Former prime minister Naftali Bennett, who leads the Together party with Lapid, said the cabinet’s declaration was a “severe and dangerous breach of trust by the government against the state,” while Yashar party chief Gadi Eisenkot said the government was “assaulting Israeli democracy.”

The controversy stems from several controversial appointments to the Council of the Second Authority by the government in March, including Yifat Ben Hai Segev — a former chair of the Cable and Satellite Broadcasting Council who had also served on the advisory board for Channel 13 — as chair of the Second Authority council.

Yifat Ben-Hai Segev, former head of the Cable and Satellite Broadcasting Council, seen after a court hearing in the trial against former Israeli prime minister Benjamin Netanyahu, at the District Court in Jerusalem on December 13, 2022. (Olivier Fitoussi/Flash90)

Ben Hai Segev was also a witness for the prosecution in Prime Minister Benjamin Netanyahu’s criminal trial, but in 2022, she reversed her testimony in court in favor of Netanyahu from what she had originally told investigators before the premier was indicted in 2020.

Channel 13 reported in March that Netanyahu had himself voted for Ben Hai Segev’s appointment as head of the Council of the Second Authority, in what Attorney General Gali Baharav Miara subsequently stated was a violation of a conflict of interest agreement signed by Netanyahu in 2020 not to have any dealings with witnesses in his criminal trial.

The Union of Journalists in Israel, as well as the Movement for Quality Government and other organizations, petitioned the High Court in March against the appointments, and in May the court froze the activities of the council until a final decision on the issue.

Following the May ruling and the apparently dim view the High Court had taken of the new appointments, six members of the Second Authority council resigned one after the other — reportedly under heavy pressure from Karhi — taking the number of members down to nine out of 15, meaning that the council could no longer function due to the quorum requirement.

It also meant, specifically, that the council would not be able to make a decision on the Channel 13 acquisition.

In the wake of that development, the High Court issued an especially sharp ruling against Karhi and the government in June, stating that the affidavits filed to the court by the communications minister and the council members who resigned “raise a serious suspicion that their resignation was intended solely to thwart prior decisions” issued by the court and to “interfere with this court’s ability to examine all the claims at issue.”

The court unfroze the council’s operations and further ruled that the apparently coordinated resignations would not count when bearing in mind the necessary quorum for the council’s operations, meaning that the council could continue to carry out its functions.

In Karhi and Levin’s joint statement announcing their decision to disobey the court, the justice minister insisted that the court was obligated to abide by the specific clause in the Second Authority law preventing council operations without a quorum.

“In a democratic state, the Knesset legislates the law, and the court is obligated to apply it.

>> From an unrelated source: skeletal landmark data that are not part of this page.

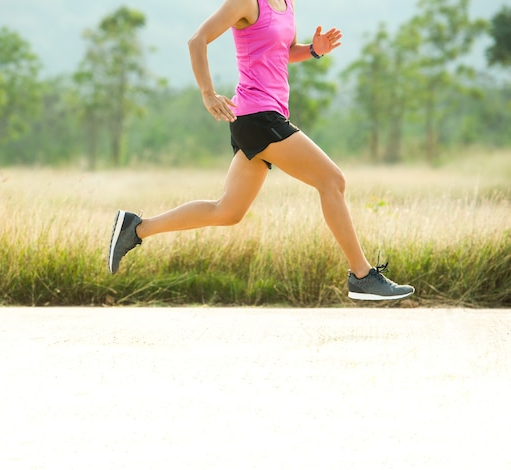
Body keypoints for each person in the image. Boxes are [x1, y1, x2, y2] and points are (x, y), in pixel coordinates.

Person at [107, 0, 415, 301]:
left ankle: (136, 229)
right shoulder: (246, 3)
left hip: (264, 116)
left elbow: (283, 52)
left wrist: (312, 50)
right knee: (332, 181)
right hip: (258, 117)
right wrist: (207, 93)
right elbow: (196, 40)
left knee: (226, 211)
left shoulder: (287, 4)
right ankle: (361, 275)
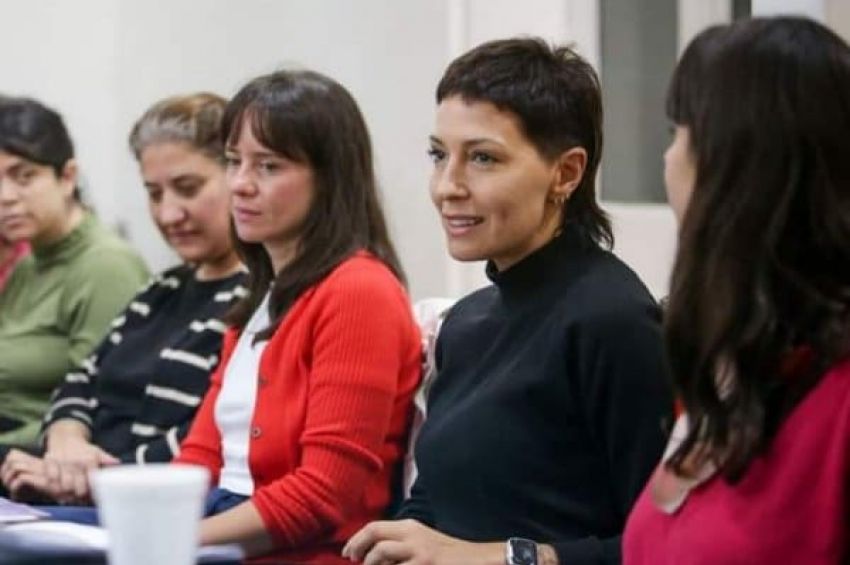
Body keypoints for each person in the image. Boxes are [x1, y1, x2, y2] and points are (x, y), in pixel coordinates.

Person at [344, 37, 673, 565]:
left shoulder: (613, 321)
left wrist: (507, 557)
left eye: (482, 158)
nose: (447, 186)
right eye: (438, 155)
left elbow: (664, 545)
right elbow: (436, 496)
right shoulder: (468, 322)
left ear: (565, 173)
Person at [622, 17, 850, 564]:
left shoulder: (835, 395)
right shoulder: (738, 361)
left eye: (679, 132)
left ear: (736, 164)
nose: (667, 158)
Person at [169, 70, 421, 563]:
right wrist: (141, 516)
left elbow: (324, 496)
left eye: (268, 166)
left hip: (291, 547)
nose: (240, 185)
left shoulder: (358, 290)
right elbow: (199, 455)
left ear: (329, 178)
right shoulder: (264, 291)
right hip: (219, 521)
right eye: (233, 161)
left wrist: (167, 539)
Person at [0, 93, 246, 504]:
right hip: (86, 488)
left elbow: (206, 437)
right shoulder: (162, 289)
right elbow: (80, 381)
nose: (168, 214)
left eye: (188, 188)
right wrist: (66, 441)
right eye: (154, 194)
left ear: (239, 177)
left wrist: (87, 478)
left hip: (136, 502)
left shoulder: (256, 299)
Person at [0, 97, 149, 447]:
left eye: (24, 176)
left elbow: (101, 408)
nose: (5, 197)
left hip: (42, 455)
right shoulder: (29, 261)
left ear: (67, 177)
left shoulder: (105, 265)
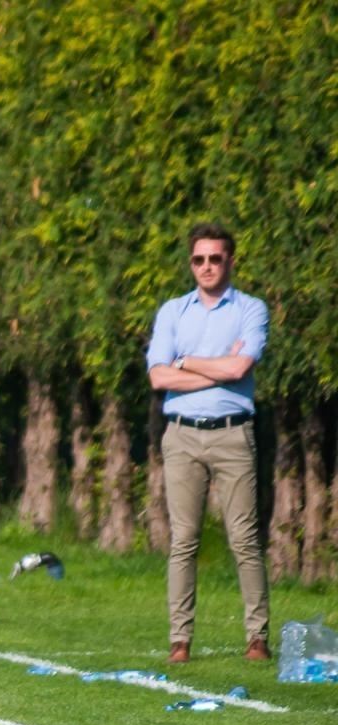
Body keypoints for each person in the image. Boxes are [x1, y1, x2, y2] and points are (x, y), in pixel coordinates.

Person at [145, 222, 271, 665]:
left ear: (230, 261)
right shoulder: (172, 312)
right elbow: (159, 376)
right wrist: (216, 367)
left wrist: (187, 362)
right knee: (184, 540)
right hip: (181, 434)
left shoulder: (251, 310)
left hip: (233, 433)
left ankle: (257, 636)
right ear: (190, 263)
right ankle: (180, 639)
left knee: (244, 538)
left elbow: (240, 369)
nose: (207, 266)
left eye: (215, 258)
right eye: (199, 259)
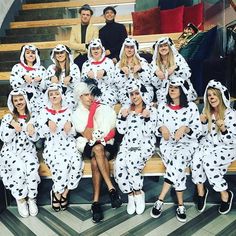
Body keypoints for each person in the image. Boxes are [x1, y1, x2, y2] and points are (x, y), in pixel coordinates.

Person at [150, 76, 202, 223]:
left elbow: (198, 131)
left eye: (176, 87)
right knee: (177, 165)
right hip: (168, 145)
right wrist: (162, 128)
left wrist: (185, 129)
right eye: (170, 87)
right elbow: (156, 127)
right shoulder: (162, 107)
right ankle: (180, 204)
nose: (172, 89)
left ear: (182, 90)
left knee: (178, 160)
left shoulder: (191, 107)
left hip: (187, 144)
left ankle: (161, 199)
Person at [71, 80, 122, 223]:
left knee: (95, 162)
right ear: (80, 97)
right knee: (97, 148)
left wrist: (105, 138)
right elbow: (87, 135)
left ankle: (95, 203)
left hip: (107, 143)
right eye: (86, 95)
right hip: (88, 145)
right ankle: (111, 188)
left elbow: (113, 130)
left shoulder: (105, 109)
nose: (90, 98)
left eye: (91, 94)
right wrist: (92, 112)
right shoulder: (76, 114)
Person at [191, 80, 236, 215]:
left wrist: (223, 129)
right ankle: (201, 192)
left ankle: (225, 193)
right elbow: (203, 134)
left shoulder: (232, 115)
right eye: (209, 95)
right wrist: (204, 123)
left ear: (221, 96)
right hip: (208, 144)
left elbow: (233, 141)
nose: (211, 97)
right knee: (196, 159)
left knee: (209, 162)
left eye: (214, 94)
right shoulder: (208, 113)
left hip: (227, 147)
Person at [37, 84, 83, 212]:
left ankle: (63, 193)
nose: (54, 96)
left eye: (56, 93)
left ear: (61, 95)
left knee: (76, 163)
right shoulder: (44, 112)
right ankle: (57, 193)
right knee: (61, 165)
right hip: (53, 145)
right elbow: (40, 133)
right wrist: (47, 123)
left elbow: (76, 131)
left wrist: (71, 124)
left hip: (69, 144)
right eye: (51, 94)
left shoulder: (69, 111)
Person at [114, 83, 157, 215]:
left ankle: (138, 192)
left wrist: (147, 117)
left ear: (142, 94)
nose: (134, 96)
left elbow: (149, 132)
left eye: (137, 93)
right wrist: (122, 117)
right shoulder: (125, 109)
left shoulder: (151, 110)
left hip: (144, 145)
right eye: (132, 94)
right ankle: (130, 194)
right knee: (119, 166)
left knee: (132, 162)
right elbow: (121, 130)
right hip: (127, 145)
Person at [0, 89, 40, 218]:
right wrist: (12, 127)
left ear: (25, 100)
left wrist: (31, 131)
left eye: (21, 99)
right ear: (12, 102)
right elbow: (4, 138)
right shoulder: (8, 118)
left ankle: (32, 198)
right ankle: (21, 199)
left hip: (27, 150)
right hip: (10, 151)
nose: (18, 102)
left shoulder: (32, 117)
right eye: (15, 100)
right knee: (19, 168)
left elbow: (35, 139)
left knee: (32, 168)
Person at [151, 37, 197, 105]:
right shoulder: (154, 63)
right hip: (165, 94)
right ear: (157, 49)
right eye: (161, 46)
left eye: (165, 45)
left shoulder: (178, 58)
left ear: (169, 47)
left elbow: (188, 74)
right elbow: (156, 85)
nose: (163, 48)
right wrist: (156, 75)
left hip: (181, 90)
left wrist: (176, 68)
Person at [114, 37, 153, 107]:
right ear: (124, 48)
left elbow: (148, 81)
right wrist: (122, 73)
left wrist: (141, 71)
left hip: (142, 89)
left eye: (131, 47)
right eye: (127, 47)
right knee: (128, 102)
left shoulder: (142, 61)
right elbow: (118, 85)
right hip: (126, 91)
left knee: (142, 99)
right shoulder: (118, 64)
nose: (129, 50)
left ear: (135, 49)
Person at [10, 44, 46, 116]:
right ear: (23, 54)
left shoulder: (41, 69)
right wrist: (23, 78)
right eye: (28, 53)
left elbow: (45, 87)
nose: (31, 55)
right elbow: (13, 85)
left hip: (38, 100)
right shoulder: (17, 67)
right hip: (21, 100)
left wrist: (40, 81)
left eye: (33, 53)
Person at [81, 38, 117, 107]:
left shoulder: (109, 62)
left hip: (107, 91)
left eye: (97, 48)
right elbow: (82, 82)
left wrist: (105, 74)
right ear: (90, 51)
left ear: (101, 49)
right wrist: (87, 77)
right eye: (93, 49)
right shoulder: (86, 64)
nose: (96, 51)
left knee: (104, 103)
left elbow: (113, 81)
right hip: (91, 92)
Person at [46, 44, 80, 110]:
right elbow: (44, 85)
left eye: (62, 52)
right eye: (57, 53)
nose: (59, 55)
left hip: (70, 97)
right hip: (54, 96)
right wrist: (50, 79)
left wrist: (71, 79)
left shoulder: (74, 67)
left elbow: (78, 85)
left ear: (66, 54)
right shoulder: (51, 68)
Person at [70, 4, 99, 70]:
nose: (85, 16)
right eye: (83, 14)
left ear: (90, 16)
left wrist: (78, 47)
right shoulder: (74, 28)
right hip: (77, 57)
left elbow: (93, 45)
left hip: (90, 57)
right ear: (80, 15)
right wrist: (85, 46)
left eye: (87, 15)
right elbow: (71, 45)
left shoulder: (95, 29)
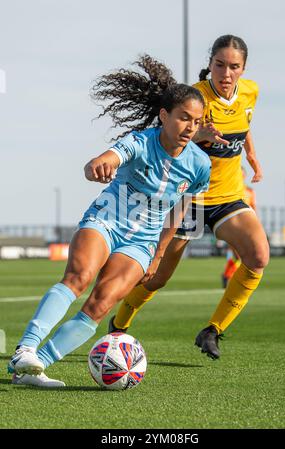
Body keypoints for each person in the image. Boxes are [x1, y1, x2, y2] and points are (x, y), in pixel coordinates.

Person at [8, 55, 211, 387]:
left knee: (101, 304)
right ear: (164, 116)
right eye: (183, 118)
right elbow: (108, 158)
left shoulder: (200, 165)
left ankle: (33, 369)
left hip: (142, 242)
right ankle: (25, 350)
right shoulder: (140, 141)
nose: (190, 127)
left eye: (196, 121)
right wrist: (96, 165)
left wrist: (158, 255)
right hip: (106, 221)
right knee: (79, 276)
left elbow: (180, 209)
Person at [109, 35, 270, 360]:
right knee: (156, 278)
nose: (226, 73)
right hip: (188, 199)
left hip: (228, 196)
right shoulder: (197, 99)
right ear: (210, 64)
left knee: (258, 256)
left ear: (244, 68)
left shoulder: (250, 91)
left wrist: (251, 155)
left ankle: (212, 330)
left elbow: (245, 122)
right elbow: (165, 138)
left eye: (234, 67)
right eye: (220, 65)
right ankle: (119, 325)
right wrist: (198, 136)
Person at [221, 166, 257, 288]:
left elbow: (253, 208)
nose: (240, 176)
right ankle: (229, 276)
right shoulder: (229, 190)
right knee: (237, 254)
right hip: (232, 226)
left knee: (242, 255)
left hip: (246, 227)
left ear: (244, 176)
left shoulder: (249, 192)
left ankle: (228, 275)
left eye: (242, 174)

When a ruling stands in direct contradiction to the wording of the law, this is not judicial review but rather a violation of the principle of the separation of powers,” declared Levin.

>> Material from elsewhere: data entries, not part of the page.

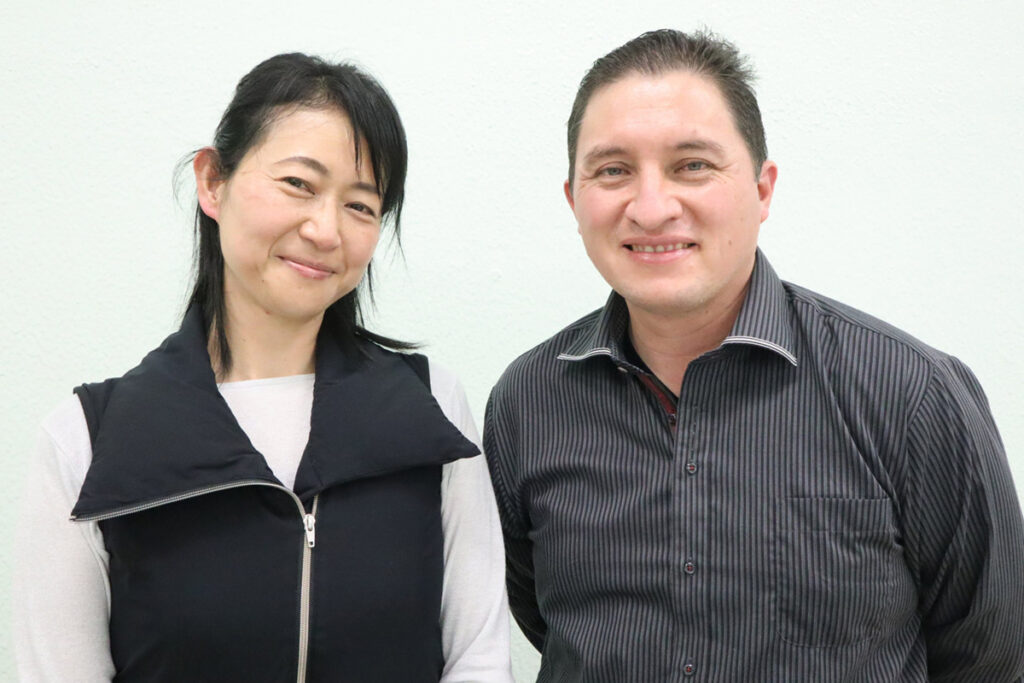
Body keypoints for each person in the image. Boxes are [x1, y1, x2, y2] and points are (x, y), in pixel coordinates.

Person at [483, 29, 1024, 682]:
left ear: (763, 190)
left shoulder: (910, 394)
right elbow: (541, 616)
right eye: (613, 170)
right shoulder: (527, 401)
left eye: (692, 165)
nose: (651, 208)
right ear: (575, 200)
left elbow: (992, 656)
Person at [14, 53, 512, 682]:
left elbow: (479, 659)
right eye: (298, 184)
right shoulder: (87, 441)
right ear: (212, 182)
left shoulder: (431, 410)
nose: (325, 229)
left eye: (361, 206)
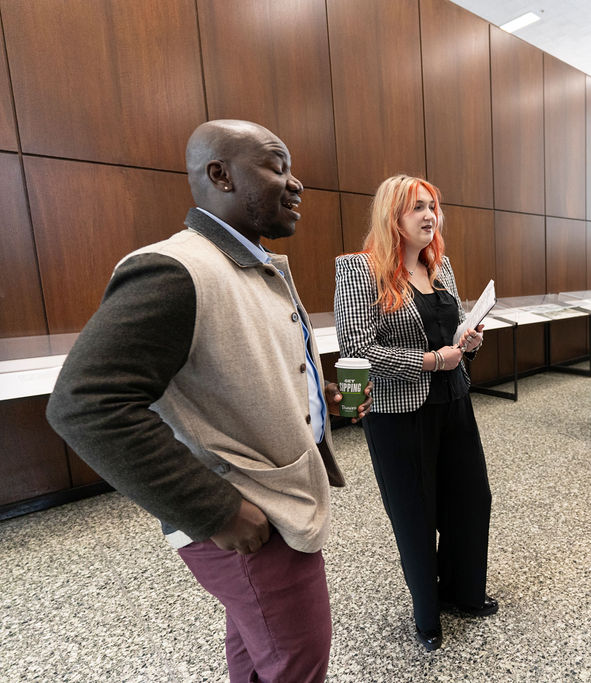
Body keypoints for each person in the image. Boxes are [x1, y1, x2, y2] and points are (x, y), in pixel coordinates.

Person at [45, 120, 370, 681]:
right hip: (251, 509)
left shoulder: (248, 263)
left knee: (257, 648)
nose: (296, 185)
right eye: (276, 166)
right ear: (220, 174)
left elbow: (244, 368)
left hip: (277, 496)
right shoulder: (175, 269)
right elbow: (84, 403)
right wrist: (213, 510)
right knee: (297, 658)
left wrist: (318, 396)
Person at [333, 174, 493, 652]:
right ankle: (427, 615)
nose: (429, 215)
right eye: (416, 208)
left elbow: (453, 334)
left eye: (432, 206)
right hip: (398, 413)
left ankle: (462, 594)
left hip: (453, 401)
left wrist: (468, 345)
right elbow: (358, 349)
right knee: (415, 513)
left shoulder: (439, 266)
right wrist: (429, 361)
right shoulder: (359, 270)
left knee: (470, 501)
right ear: (392, 217)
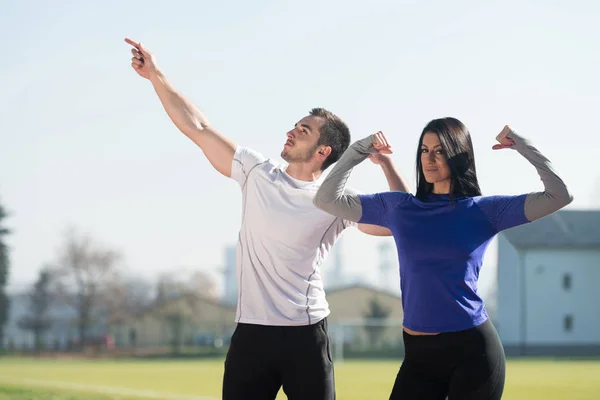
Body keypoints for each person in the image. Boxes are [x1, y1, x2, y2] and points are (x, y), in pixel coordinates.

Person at [123, 38, 411, 400]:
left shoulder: (335, 203)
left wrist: (386, 164)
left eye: (303, 130)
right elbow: (198, 126)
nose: (290, 132)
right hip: (251, 336)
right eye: (295, 125)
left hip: (306, 336)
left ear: (323, 151)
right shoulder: (257, 172)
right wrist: (156, 75)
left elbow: (399, 221)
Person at [313, 118, 573, 399]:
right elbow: (326, 199)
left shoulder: (484, 211)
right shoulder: (399, 208)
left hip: (473, 352)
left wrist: (523, 146)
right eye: (425, 150)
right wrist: (358, 151)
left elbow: (559, 195)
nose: (430, 159)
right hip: (418, 357)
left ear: (459, 156)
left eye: (440, 151)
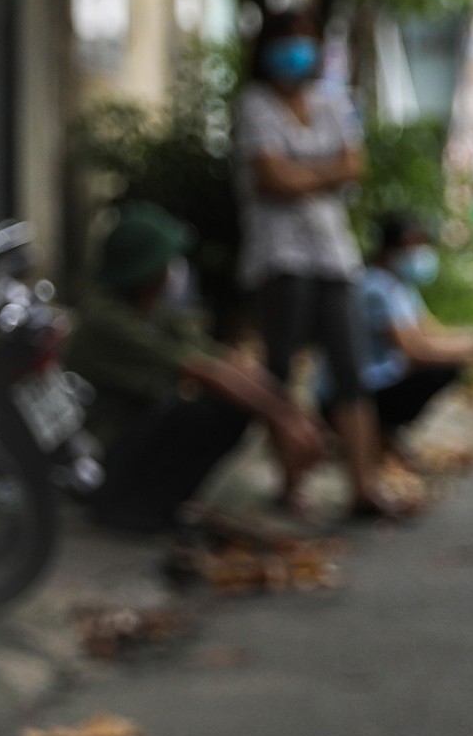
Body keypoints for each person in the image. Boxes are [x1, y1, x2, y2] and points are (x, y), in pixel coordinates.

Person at [67, 202, 329, 536]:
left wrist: (295, 413)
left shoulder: (153, 312)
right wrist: (283, 418)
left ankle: (162, 504)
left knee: (231, 402)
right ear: (150, 270)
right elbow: (205, 371)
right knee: (205, 410)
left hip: (130, 445)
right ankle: (133, 508)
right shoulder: (106, 319)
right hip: (101, 462)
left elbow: (231, 364)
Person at [236, 12, 401, 520]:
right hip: (280, 257)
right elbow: (271, 179)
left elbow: (350, 166)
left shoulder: (330, 101)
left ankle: (363, 485)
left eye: (302, 42)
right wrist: (323, 173)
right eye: (286, 43)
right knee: (282, 370)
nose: (295, 53)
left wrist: (299, 173)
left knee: (351, 369)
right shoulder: (254, 105)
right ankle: (291, 482)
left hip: (334, 255)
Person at [354, 212, 473, 478]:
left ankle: (386, 434)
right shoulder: (376, 288)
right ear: (391, 249)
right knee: (442, 369)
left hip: (383, 380)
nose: (420, 253)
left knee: (449, 364)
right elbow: (415, 351)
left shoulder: (400, 287)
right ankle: (381, 430)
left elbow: (434, 333)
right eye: (412, 245)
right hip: (365, 388)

But the Movement for Quality Government accused the government itself of violating the rule of law by stating that it would ignore the court’s ruling.

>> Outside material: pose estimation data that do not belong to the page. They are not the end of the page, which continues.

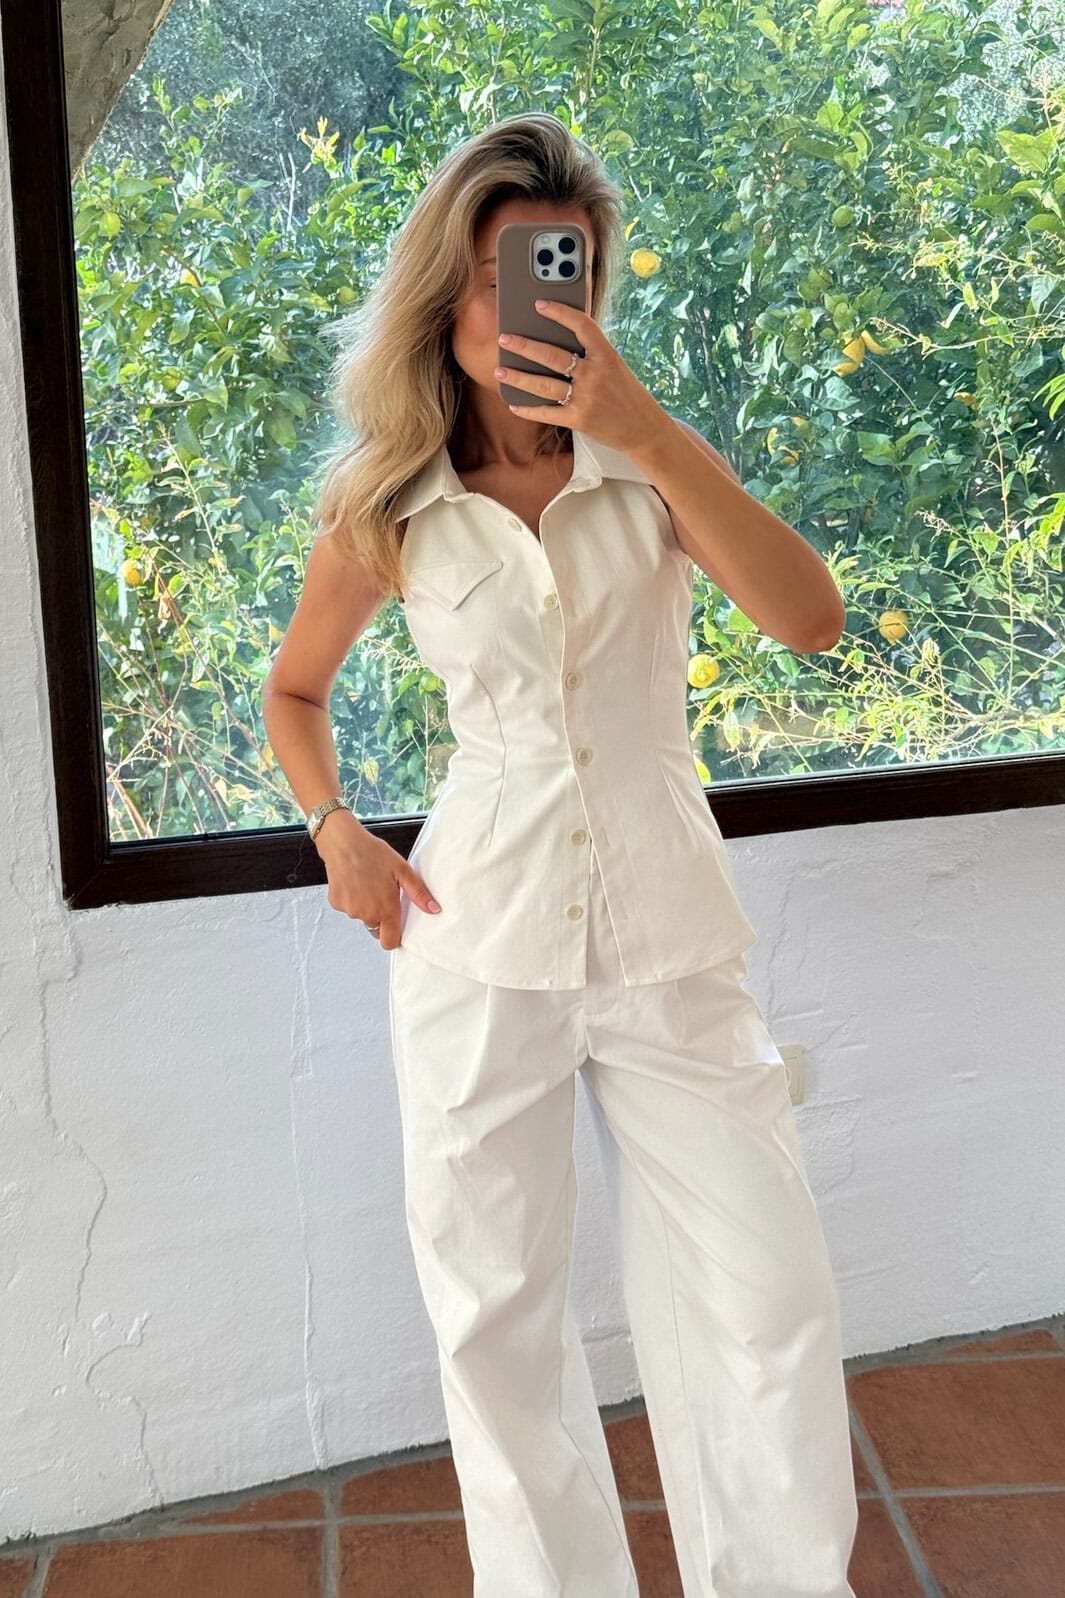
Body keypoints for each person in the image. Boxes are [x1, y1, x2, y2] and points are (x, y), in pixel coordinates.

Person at [264, 113, 859, 1598]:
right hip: (477, 935)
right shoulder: (387, 500)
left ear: (591, 287)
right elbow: (293, 693)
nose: (521, 305)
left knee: (765, 1292)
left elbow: (810, 618)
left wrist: (647, 431)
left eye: (557, 271)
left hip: (669, 931)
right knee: (498, 1321)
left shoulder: (650, 463)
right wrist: (337, 830)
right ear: (440, 294)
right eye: (492, 276)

“A government that chooses for itself which rulings to obey and which to violate is trampling the rule of law. This is anarchic conduct, this is criminal conduct… We will carry on the legal and public struggle until it is clear to everyone: In the State of Israel, no one is above the law – not even the government,” the organization said.

The struggle over the Second Authority comes against the backdrop of Karhi’s persistent efforts over the entire course of the government’s tenure to exert greater control over the regulation of broadcast media, as well as his efforts to reduce the independence of the Kan public broadcaster, or shut down it down completely.